Travel in the Network: Redirected Gazes, Ubiquitous Connections and New Frontiers

RIS ID

36456

Publication Details

Gretzel, U. (2010). Travel in the Network: Redirected Gazes, Ubiquitous Connections and New Frontiers. In M. Levina & G. Kien (Eds.), Post-global Network and Everyday Life (pp. 41-58). New York: Peter Lang.

Abstract

Technologies not only enable travel but also fundamentally structure the experiences travel brings about. Travel involves movement through geographic space and time, and technology transforms the relationship between the traveler and the traveled space as well as the experience of time. For instance, Schivelbusch (1986) describes how the railroad turned travelers into projectiles being shot through the landscape, leading to a loss of sensory immersion and a particular perception of landscapes as distant, evanescent panoramic views. Nowadays, emerging information and communication technologies add to the mediation and mediatization of tourism experiences.
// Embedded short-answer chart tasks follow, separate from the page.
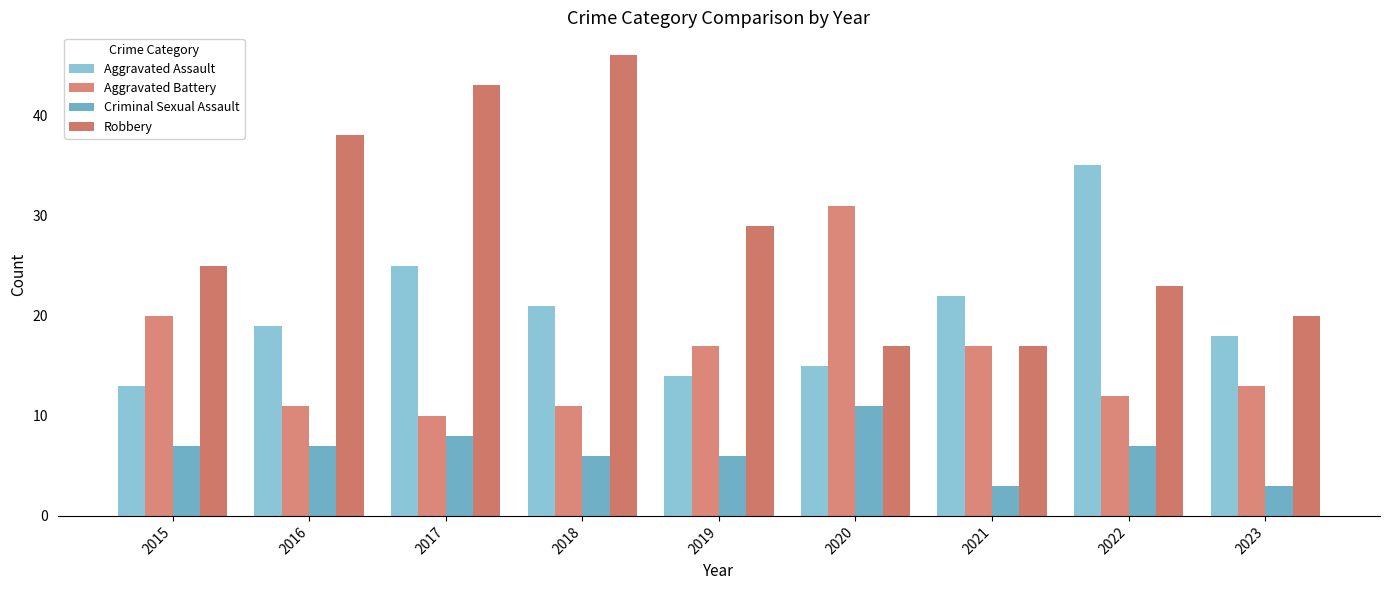

Between 2016 and 2023, which series saw the biggest shift?

Robbery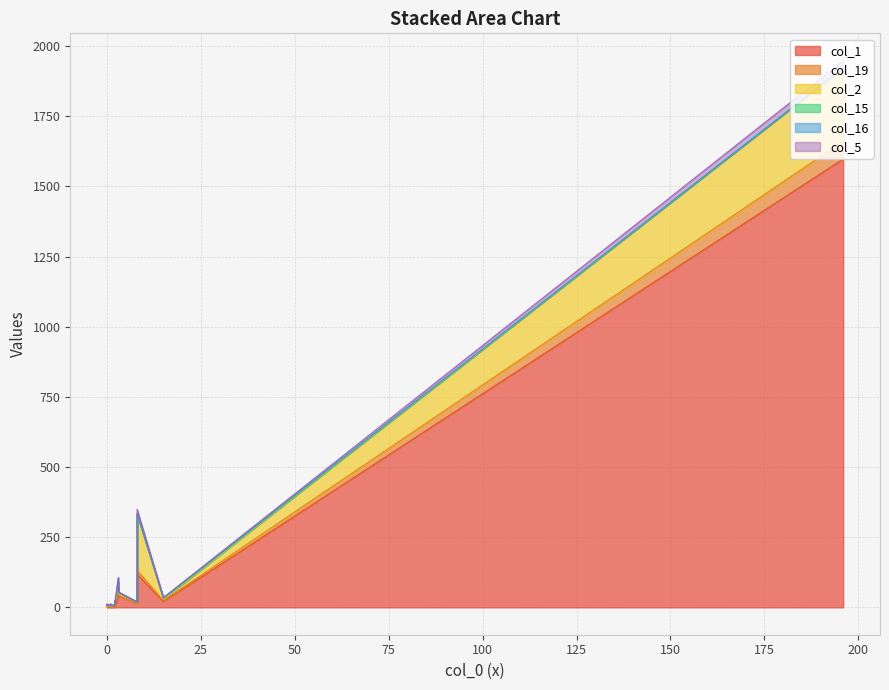

How many series are shown in this chart?

6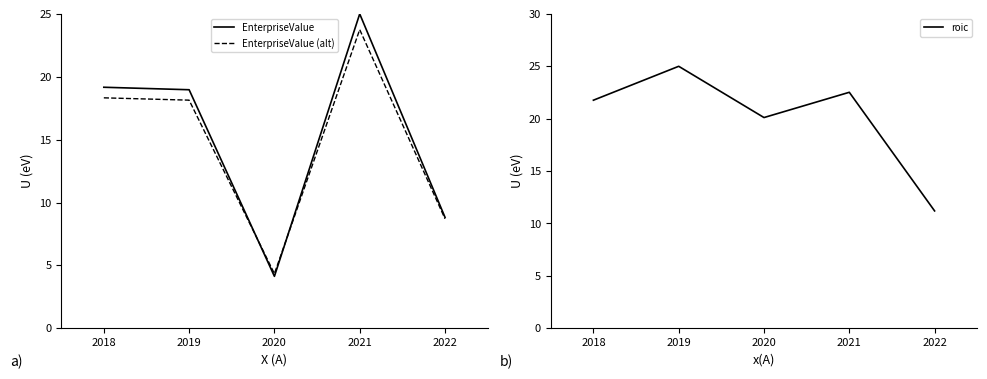

In EnterpriseValue, how many points are lower than both neighbors (excluding endpoints)?

1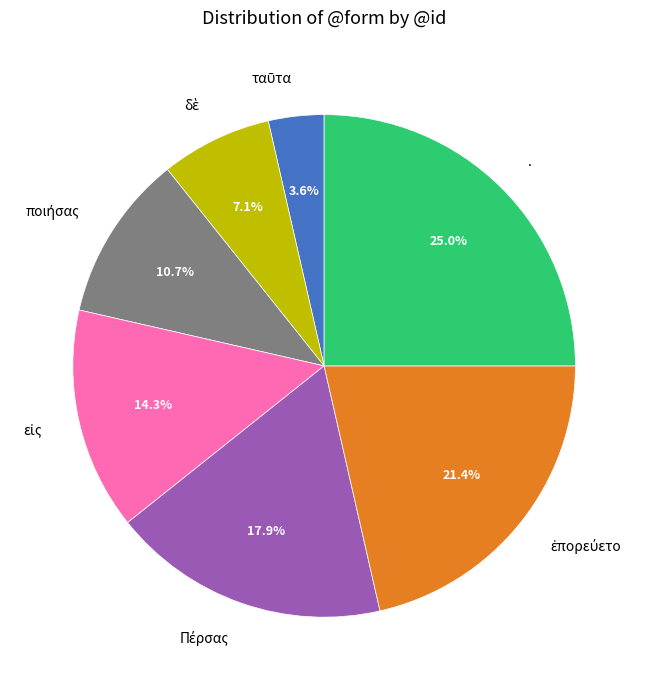

Does any single category account for the majority?

No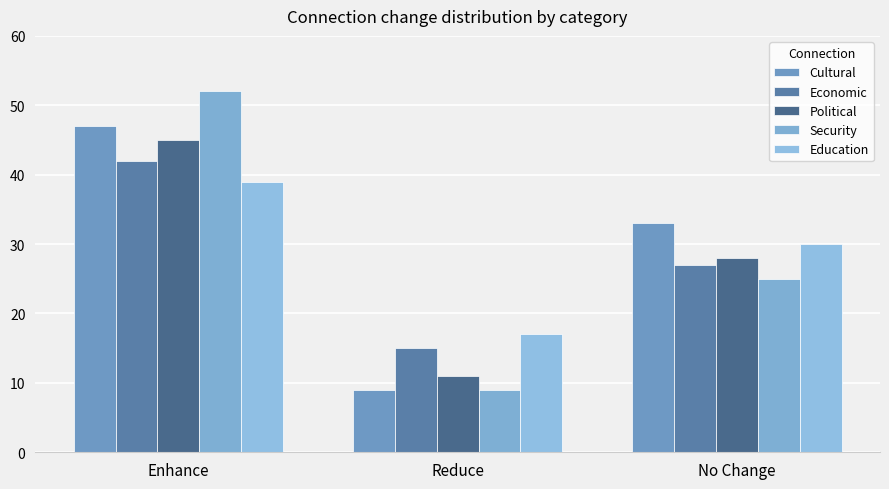

At which label does Cultural reach its minimum?

Reduce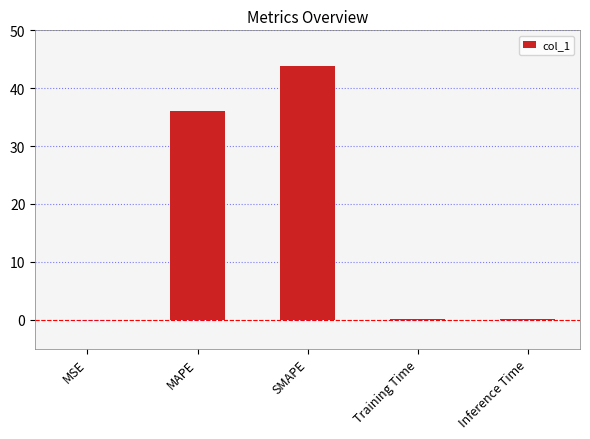

Which label corresponds to the largest value in the chart?

SMAPE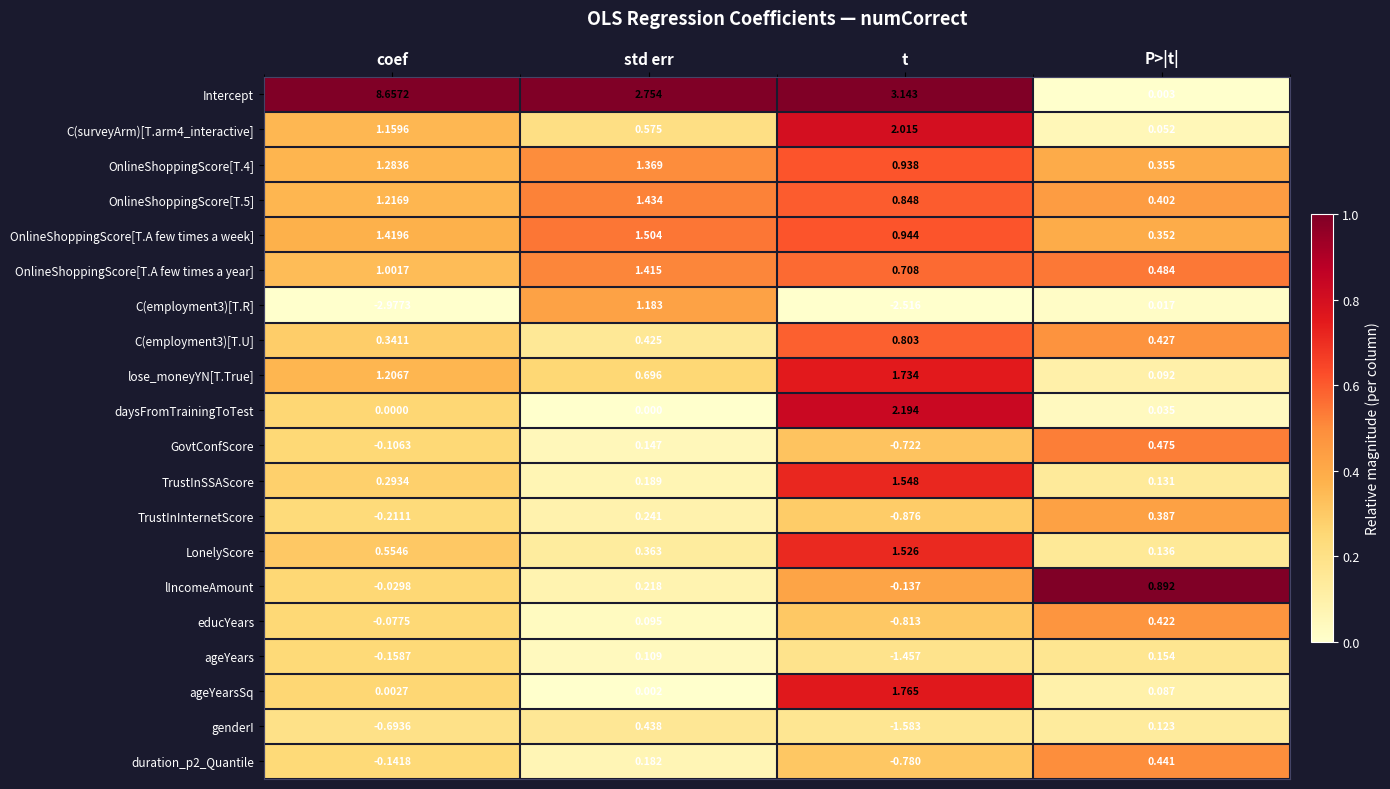

Rank the series at coef from highest to lowest value.

Intercept, OnlineShoppingScore[T.A few times a week], OnlineShoppingScore[T.4], OnlineShoppingScore[T.5], lose_moneyYN[T.True], C(surveyArm)[T.arm4_interactive], OnlineShoppingScore[T.A few times a year], LonelyScore, C(employment3)[T.U], TrustInSSAScore, ageYearsSq, daysFromTrainingToTest, lIncomeAmount, educYears, GovtConfScore, duration_p2_Quantile, ageYears, TrustInInternetScore, genderI, C(employment3)[T.R]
Jansson (2006, p.1) stresses that "mediatization alters perceptions, of place, distance, sociality, authenticity, and other pre-understandings that frame tourism." Much has been written about time-space compression in the post-modern society (Harvey, 1989). In the network society, these effects are amplified by network technologies to the extent that individuals experience time as timeless and space as placeless (Castells, 1996). This of course has fundamental implications for an activity like travel that is very much determined by these two dimensions.